Page:Coubertin - Ou va l’Europe.djvu/26

La bibliothèque libre.
Cette page a été validée par deux contributeurs.
24
où va l’europe ?

Le régime républicain s’est partout trouvé à la hauteur des circonstances. Aussi, au lieu de trois républiques que renfermait l’Europe au moment de la guerre, elle en compte neuf en ce moment, sans parler des États encore en formation.
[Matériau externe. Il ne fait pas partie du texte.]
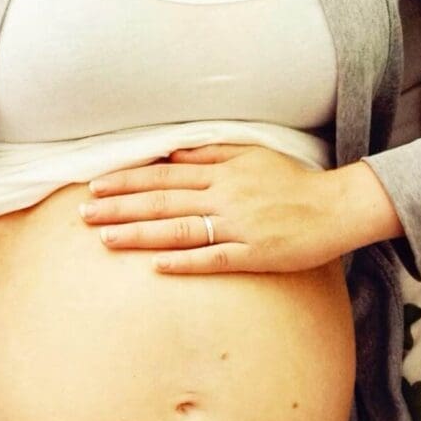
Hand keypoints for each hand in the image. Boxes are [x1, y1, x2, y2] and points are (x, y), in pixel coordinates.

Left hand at [78, 144, 403, 274]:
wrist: (337, 207)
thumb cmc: (292, 180)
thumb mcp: (251, 154)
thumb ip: (210, 153)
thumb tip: (169, 153)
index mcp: (221, 172)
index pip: (163, 175)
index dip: (127, 181)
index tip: (95, 187)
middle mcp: (224, 197)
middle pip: (162, 201)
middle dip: (119, 208)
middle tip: (83, 215)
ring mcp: (238, 227)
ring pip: (180, 230)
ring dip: (140, 235)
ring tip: (105, 240)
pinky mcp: (254, 255)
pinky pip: (214, 259)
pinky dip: (185, 263)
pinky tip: (156, 268)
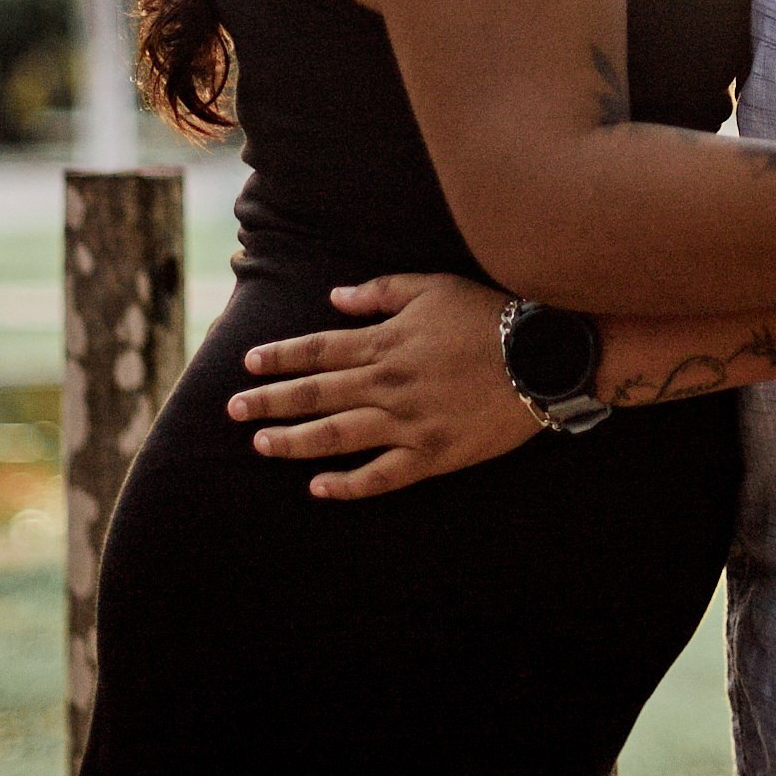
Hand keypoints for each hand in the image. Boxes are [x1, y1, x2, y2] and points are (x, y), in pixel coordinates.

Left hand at [227, 273, 532, 498]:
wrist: (541, 358)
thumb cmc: (489, 317)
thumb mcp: (434, 288)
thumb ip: (381, 293)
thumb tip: (335, 298)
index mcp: (386, 343)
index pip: (318, 350)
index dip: (280, 357)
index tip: (248, 365)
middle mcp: (387, 384)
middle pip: (315, 394)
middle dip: (270, 401)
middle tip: (233, 410)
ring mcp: (407, 423)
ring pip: (336, 436)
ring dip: (293, 442)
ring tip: (261, 445)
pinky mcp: (431, 454)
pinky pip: (380, 475)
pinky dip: (347, 484)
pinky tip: (319, 487)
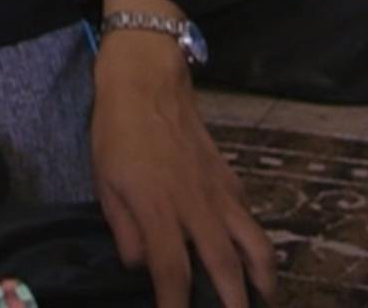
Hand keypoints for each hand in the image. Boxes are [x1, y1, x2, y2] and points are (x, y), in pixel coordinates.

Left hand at [91, 30, 275, 307]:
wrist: (148, 82)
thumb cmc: (118, 132)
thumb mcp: (104, 182)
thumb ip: (123, 229)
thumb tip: (138, 265)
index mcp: (158, 209)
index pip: (172, 272)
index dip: (177, 305)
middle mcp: (195, 206)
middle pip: (224, 266)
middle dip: (234, 301)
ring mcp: (219, 192)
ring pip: (254, 243)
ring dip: (262, 278)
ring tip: (262, 299)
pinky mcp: (231, 179)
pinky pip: (250, 219)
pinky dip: (256, 245)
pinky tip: (250, 257)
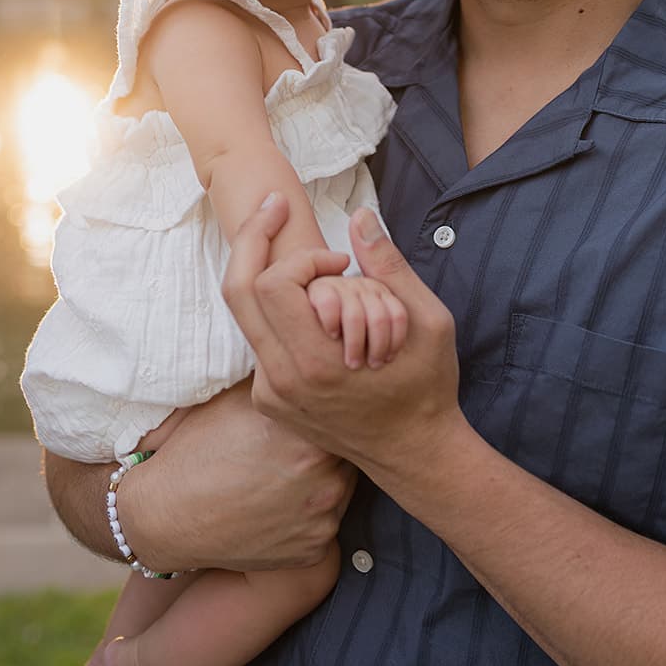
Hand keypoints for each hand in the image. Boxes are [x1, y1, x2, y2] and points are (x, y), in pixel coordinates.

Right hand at [117, 380, 355, 573]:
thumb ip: (282, 382)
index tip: (309, 412)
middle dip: (328, 447)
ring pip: (342, 489)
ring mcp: (323, 519)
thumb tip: (312, 356)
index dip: (326, 411)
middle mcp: (326, 479)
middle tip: (294, 446)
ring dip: (324, 481)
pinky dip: (310, 516)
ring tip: (285, 475)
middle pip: (348, 452)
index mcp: (310, 435)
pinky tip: (279, 506)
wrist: (168, 514)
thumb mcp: (239, 398)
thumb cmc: (200, 448)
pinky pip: (326, 525)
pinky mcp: (314, 552)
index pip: (340, 414)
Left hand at [223, 196, 461, 479]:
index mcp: (316, 362)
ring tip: (321, 278)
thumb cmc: (427, 386)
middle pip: (238, 291)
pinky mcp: (269, 401)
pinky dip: (287, 316)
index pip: (272, 284)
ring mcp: (271, 393)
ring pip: (248, 314)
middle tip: (277, 212)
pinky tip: (324, 319)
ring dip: (278, 284)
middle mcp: (281, 380)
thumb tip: (360, 217)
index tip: (341, 262)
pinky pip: (263, 340)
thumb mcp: (427, 321)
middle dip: (257, 242)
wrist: (414, 452)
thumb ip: (389, 266)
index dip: (305, 256)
L’Europe se distinguait aussi par ses aristocraties. On avait bien supprimé la plupart des hérédités de droit, mais elles subsistaient en fait ; une famille, une fois élevée, recevait de l’opinion et des institutions les plus grandes facilités pour se maintenir parmi les privilégiés. Nous avons déjà vu avec quelle rapidité s’était dessinée, dès le début du xxe siècle, la corruption croissante des aristocraties européennes. La guerre eût pu leur être une salutaire secousse, mais il n’en fut rien. Elles firent en général preuve de bravoure, d’une bravoure toutefois qui s’efface quelque peu devant celle des humbles mourant héroïquement, sans savoir assuré le sort des leurs ! La bataille terminée, la danse des passions viles a repris de plus belle autour du veau d’or. L’idole, plus que jamais, fut adorée et encensée. Il y a toujours une détente après les grands efforts nerveux et cela est normal et sain. Mais la bacchanale actuelle n’est pas une détente. C’est simplement le signe d’une morale épuisée, l’aveu d’une société qui s’abandonne.

Si la suprématie européenne devait être rétablie, il semblerait donc impossible qu’elle pût l’être avec les éléments sur lesquels elle s’était appuyée jusqu’ici. Formules gouvernementales, vie religieuse, force armée, diplomatie, outillage, production intellectuelle, presse, législation… on chercherait en vain la possibilité de faire accepter désormais par les autres parties du monde l’idée d’une supériorité quelconque de notre part sur aucun de ces points. Aussi plus on ira, moins elles seront consentantes à recevoir les enseignements de l’Europe. Mais il pourrait en être autrement s’il surgissait un ordre de problèmes encore inabordés, d’un intérêt à peu près universel et vers la solution desquels l’Europe s’orientât avec vigueur et décision. Alors elle aurait chance peut-être d’être appelée à nouveau à tenir le gouvernail. Or un tel ordre de problèmes existe : ce sont les réformes sociales.